== DATA EXCERPTS ==

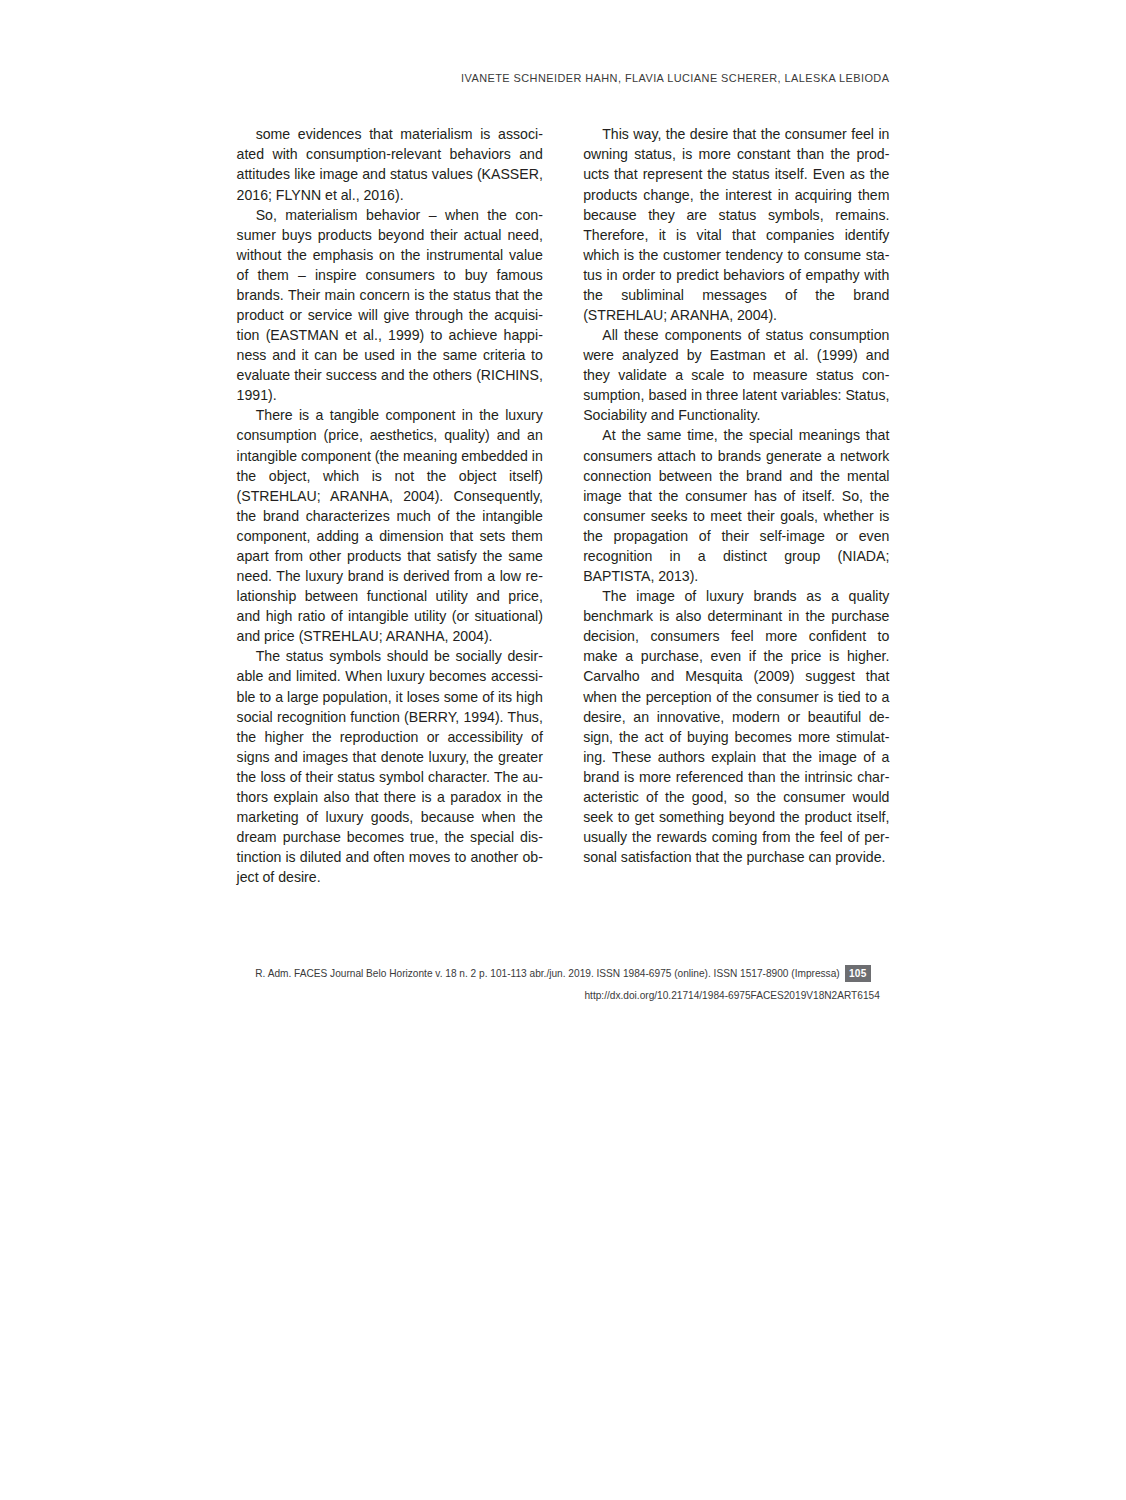Ivanete Schneider Hahn, Flavia Luciane Scherer, Laleska Lebioda
some evidences that materialism is associated with consumption-relevant behaviors and attitudes like image and status values (KASSER, 2016; FLYNN et al., 2016).
So, materialism behavior – when the consumer buys products beyond their actual need, without the emphasis on the instrumental value of them – inspire consumers to buy famous brands. Their main concern is the status that the product or service will give through the acquisition (EASTMAN et al., 1999) to achieve happiness and it can be used in the same criteria to evaluate their success and the others (RICHINS, 1991).
There is a tangible component in the luxury consumption (price, aesthetics, quality) and an intangible component (the meaning embedded in the object, which is not the object itself) (STREHLAU; ARANHA, 2004). Consequently, the brand characterizes much of the intangible component, adding a dimension that sets them apart from other products that satisfy the same need. The luxury brand is derived from a low relationship between functional utility and price, and high ratio of intangible utility (or situational) and price (STREHLAU; ARANHA, 2004).
The status symbols should be socially desirable and limited. When luxury becomes accessible to a large population, it loses some of its high social recognition function (BERRY, 1994). Thus, the higher the reproduction or accessibility of signs and images that denote luxury, the greater the loss of their status symbol character. The authors explain also that there is a paradox in the marketing of luxury goods, because when the dream purchase becomes true, the special distinction is diluted and often moves to another object of desire.
This way, the desire that the consumer feel in owning status, is more constant than the products that represent the status itself. Even as the products change, the interest in acquiring them because they are status symbols, remains. Therefore, it is vital that companies identify which is the customer tendency to consume status in order to predict behaviors of empathy with the subliminal messages of the brand (STREHLAU; ARANHA, 2004).
All these components of status consumption were analyzed by Eastman et al. (1999) and they validate a scale to measure status consumption, based in three latent variables: Status, Sociability and Functionality.
At the same time, the special meanings that consumers attach to brands generate a network connection between the brand and the mental image that the consumer has of itself. So, the consumer seeks to meet their goals, whether is the propagation of their self-image or even recognition in a distinct group (NIADA; BAPTISTA, 2013).
The image of luxury brands as a quality benchmark is also determinant in the purchase decision, consumers feel more confident to make a purchase, even if the price is higher. Carvalho and Mesquita (2009) suggest that when the perception of the consumer is tied to a desire, an innovative, modern or beautiful design, the act of buying becomes more stimulating. These authors explain that the image of a brand is more referenced than the intrinsic characteristic of the good, so the consumer would seek to get something beyond the product itself, usually the rewards coming from the feel of personal satisfaction that the purchase can provide.
R. Adm. FACES Journal Belo Horizonte v. 18 n. 2 p. 101-113 abr./jun. 2019. ISSN 1984-6975 (online). ISSN 1517-8900 (Impressa) 105
http://dx.doi.org/10.21714/1984-6975FACES2019V18N2ART6154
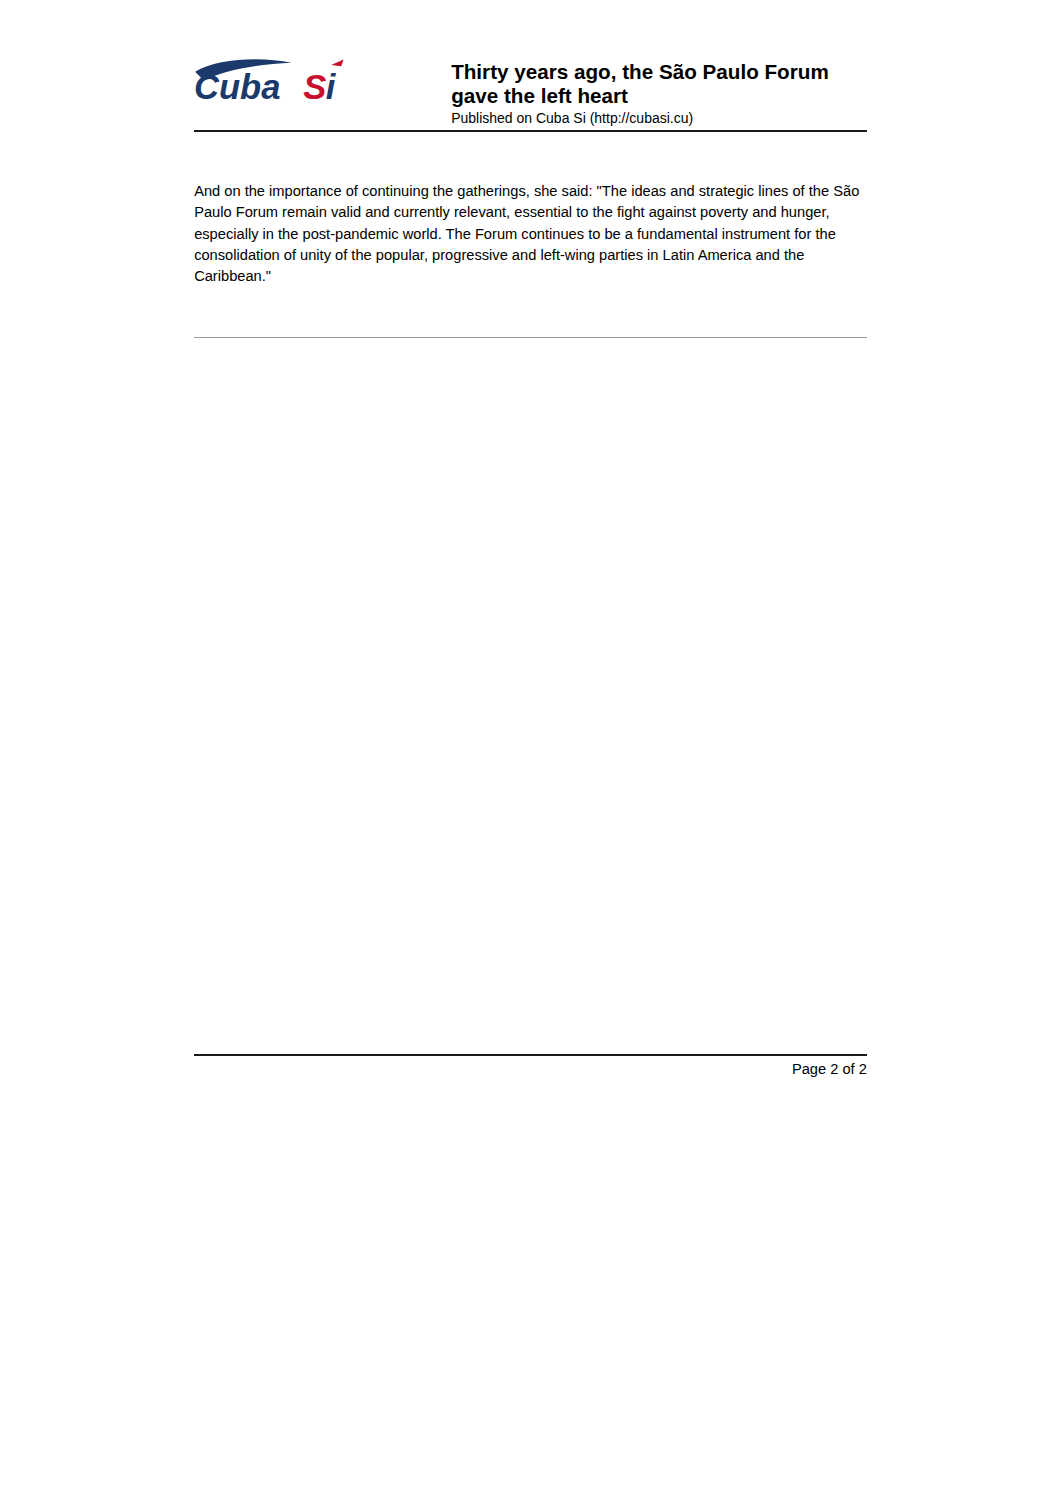Cuba S i
Thirty years ago, the São Paulo Forum gave the left heart
Published on Cuba Si (http://cubasi.cu)
And on the importance of continuing the gatherings, she said: "The ideas and strategic lines of the São Paulo Forum remain valid and currently relevant, essential to the fight against poverty and hunger, especially in the post-pandemic world. The Forum continues to be a fundamental instrument for the consolidation of unity of the popular, progressive and left-wing parties in Latin America and the Caribbean."
Page 2 of 2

===

Go through the material and copy each line that contains "http".

http://dx.doi.org/10.21714/1984-6975FACES2019V18N2ART6154
Published on Cuba Si (http://cubasi.cu)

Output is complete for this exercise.